**PAGE TEXT:**
You should note that the 12V/13.5V on the battery line is not a reliable way to tell if the alternator is running. It will undoubtedly work but vehicles place many loads on the supply and are notorious for carrying high voltage spikes on the battery line. You would have to connect the circuit directly across the battery terminals to find 'clean' voltages, anywhere else will be prone to interference.

Brian.

This is brilliant advise , thank you so much ! The 2 points , noise causing oscillation and the other about the mosfet requiring nearer the source 12V to completely switch on and supply enough power I had not thought of !

I think I will scrap the comparator and just monitor DC voltage with ADC through a buffer ( op amp ) on the micro. I'll just use a timer and wake the micro up at whatever given interval to check voltage.

I have watched the voltage from alternator in my Japanese Kei van and its above 13.5V if the engine is running all the time regardless of how much stuff I have running and for how long. fans headlights etc. the alternator is tiny , 60A. I have a DCDC boost buc that is current limited and will only take 150W max to charge 36V lithium 10S through an MPPT. I dont think I'll go as far as monitoring the alternator temp but I suppose the option is there. what would be cool is if I could hack into the CAN bus and only take the power when the engine is not idling !

 

[danadakk]

Design the solution to handle load dump V's that exist in vehicles :

https://media.monolithicpower.com/mps_cms_document/2/0/2022-aip-from-cold-crank-to-load-dump-a-primer_r1.0.pdf

https://www.ti.com/lit/an/snva717/snva717.pdf

https://www.st.com/content/ccc/resource/technical/document/application_note/c0/a2/b1/02/6b/1e/49/40/DM00024664.pdf/files/DM00024664.pdf/jcr:content/translations/en.DM00024664.pdf

https://www.vishay.com/docs/88490/tvs.pdf

Regards, Dana.

**REQUEST 1:** Reproduce the passage of the alternator discussion starting at "You should note" and ending at "thought of !".
**REQUEST 2:** In the alternator discussion, what is the maximum power the current-limited DC-DC boost-buck converter will take?

**DATASET EXCERPT:**
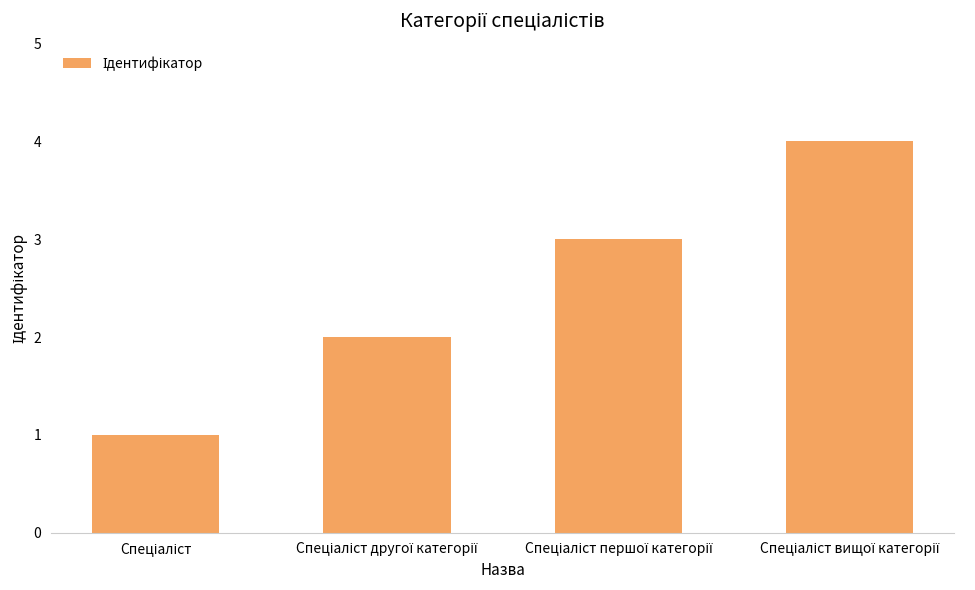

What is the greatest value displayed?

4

**EXERCISE OUTPUT 1:**
You should note that the 12V/13.5V on the battery line is not a reliable way to tell if the alternator is running. It will undoubtedly work but vehicles place many loads on the supply and are notorious for carrying high voltage spikes on the battery line. You would have to connect the circuit directly across the battery terminals to find 'clean' voltages, anywhere else will be prone to interference.

Brian.

This is brilliant advise , thank you so much ! The 2 points , noise causing oscillation and the other about the mosfet requiring nearer the source 12V to completely switch on and supply enough power I had not thought of !

**EXERCISE OUTPUT 2:** 150W.